Le decine di guerre in corso, lo sfruttamento dell’ambiente, la violenza di genere, lo spirito competitivo diffuso ovunque per la scalata al potere. Non a caso la manifestazione sabato a Roma ha messo in evidenza critica le politiche del Governo Meloni. Taglio delle risorse sul Welfare e sanità significano riduzione degli spazi di conciliazione con il lavoro di cura (assegnato per lo più alle donne), quindi meno lavoro e quando c’è, spesso part-time e/o meno retribuito, meno reddito, meno autonomia , meno libertà.
Il teorema è chiaro e conduce dritto alle possibilità di contrasto e di eliminazione della violenza sulle donne. Nelle maglie del teorema agiscono la violenza economica e psicologica, si ridimensionano aspirazioni, si mortificano capacità e personalità femminili. Insomma si ripropongono le coordinate della concezione patriarcale.
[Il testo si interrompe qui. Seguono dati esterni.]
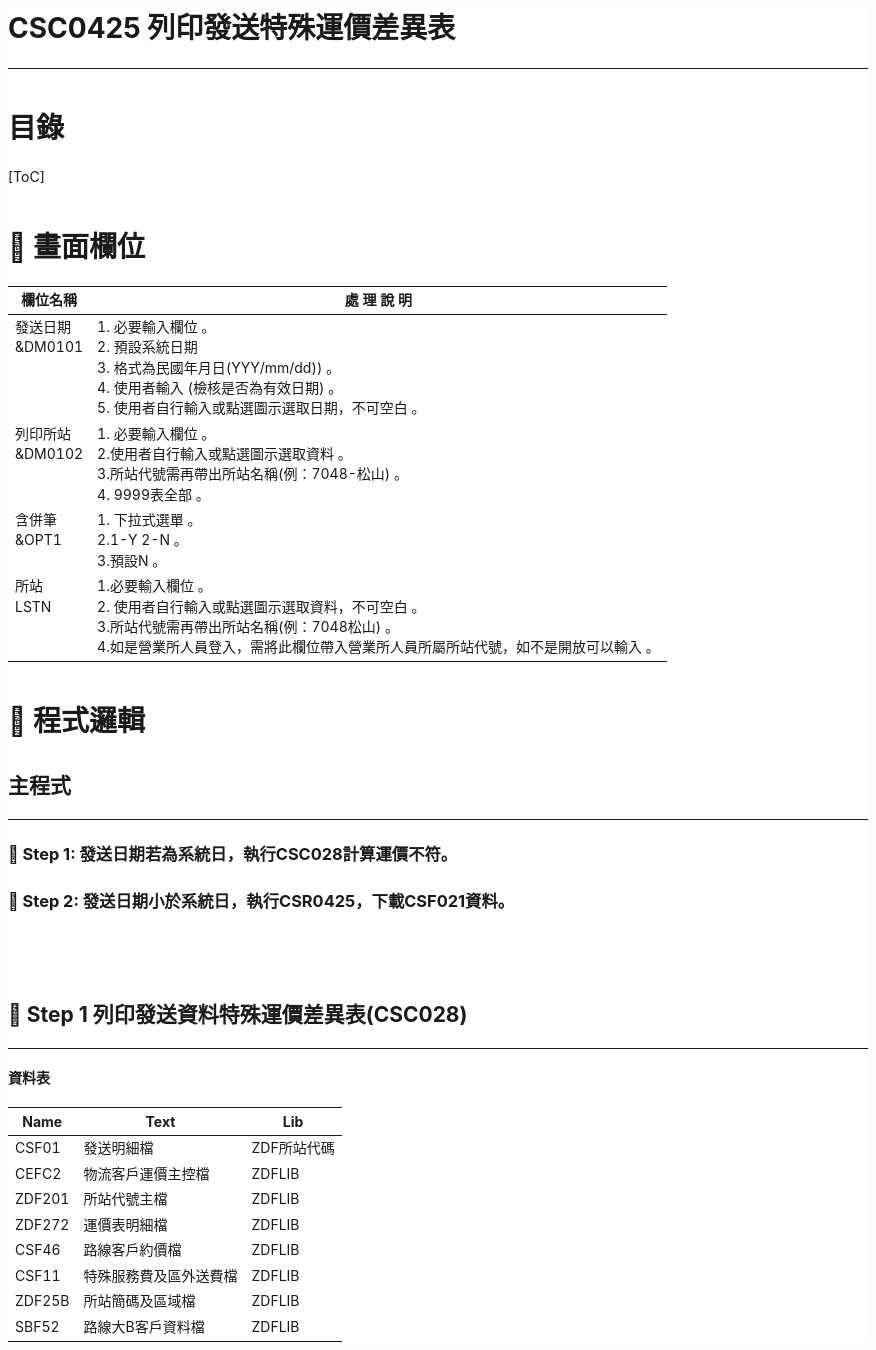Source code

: # CSC0425 列印發送特殊運價差異表
---
# 目錄
[ToC]
# :memo: 畫面欄位
| 欄位名稱                | 處 理 說 明                                                                                                                                                                                                    |
| ----------------------- | -------------------------------------------------------------------------------------------------------------------------------------------------------------------------------------------------------------- |
| 發送日期 <br/> &DM0101  | 1. 必要輸入欄位 。<br/>2.	預設系統日期 <br/>3.	格式為民國年月日(YYY/mm/dd)) 。<br/>4.	使用者輸入 (檢核是否為有效日期) 。<br/>5.	使用者自行輸入或點選圖示選取日期，不可空白 。                                  |
| 列印所站  <br/> &DM0102 | 1. 必要輸入欄位 。<br/>2.使用者自行輸入或點選圖示選取資料  。 <br/>3.所站代號需再帶出所站名稱(例：7048-松山)  。<br/>4.	9999表全部 。                                                                          |
| 含併筆   <br/> &OPT1    | 1. 下拉式選單 。<br/>2.1-Y 2-N 。 <br/>3.預設N 。                                                                                                                                                              |
| 所站  <br/> LSTN        | 1.必要輸入欄位 。<br/>2.	使用者自行輸入或點選圖示選取資料，不可空白 。 <br/>3.所站代號需再帶出所站名稱(例：7048松山) 。<br/>4.如是營業所人員登入，需將此欄位帶入營業所人員所屬所站代號，如不是開放可以輸入  。 |


# :memo: 程式邏輯

## 主程式
<hr>

### :pushpin: Step 1: 發送日期若為系統日，執行CSC028計算運價不符。

### :pushpin: Step  2: 發送日期小於系統日，執行CSR0425，下載CSF021資料。
<br/><br/>

## :pushpin: Step 1  列印發送資料特殊運價差異表(CSC028)
---
#### 資料表
| Name   | Text                   | Lib         |
| ------ | ---------------------- | ----------- |
| CSF01  | 發送明細檔             | ZDF所站代碼 |
| CEFC2  | 物流客戶運價主控檔     | ZDFLIB      |
| ZDF201 | 所站代號主檔           | ZDFLIB      |
| ZDF272 | 運價表明細檔           | ZDFLIB      |
| CSF46  | 路線客戶約價檔         | ZDFLIB      |
| CSF11  | 特殊服務費及區外送費檔 | ZDFLIB      |
| ZDF25B | 所站簡碼及區域檔       | ZDFLIB      |
| SBF52  | 路線大B客戶資料檔      | ZDFLIB      |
Valditara con la sua dichiarazione che fa risalire la fine del patriarcato alla riforma del diritto di famiglia, confonde la patria potestà fino ad allora riconosciuta solo agli uomini, col patriarcato. In pratica confonde il cedimento di un pezzetto di potere col dominio millenario che ancora è riconoscibile nella condizione di disparità fra i sessi. Non meno ignoranza si riscontra nelle parole del filosofo Cacciari condivise da Travaglio con cui si associa al Romanticismo la fine del patriarcato. Gli uomini che agiscono la violenza sulle donne compiono un atto autodistruttivo. Diversi di loro scelgono, in seguito, il suicidio. Senza la compagna , la moglie, la fidanzata che decidono di lasciarli non possono vivere (frasi spesso pronunciate dai maschi violenti per giustificare i loro gesti e comportamenti). Ma non è questa la conferma di non saper rinunciare a un possesso e con questo a un dominio? Non è una indiretta e chiara colpevolizzazione (legittimata dal sistema) delle donne che rompono una famiglia (sacra) esistente o potenziale?
Il patriarcato fa male alle donne ma anche agli uomini e come qualcuna ha scritto sui social “un uomo vede il patriarcato se si mette in causa come uomo”. Se accadesse sarebbe un bel passo avanti oltre la solidarietà e la testimonianza pur sempre apprezzabili e positive.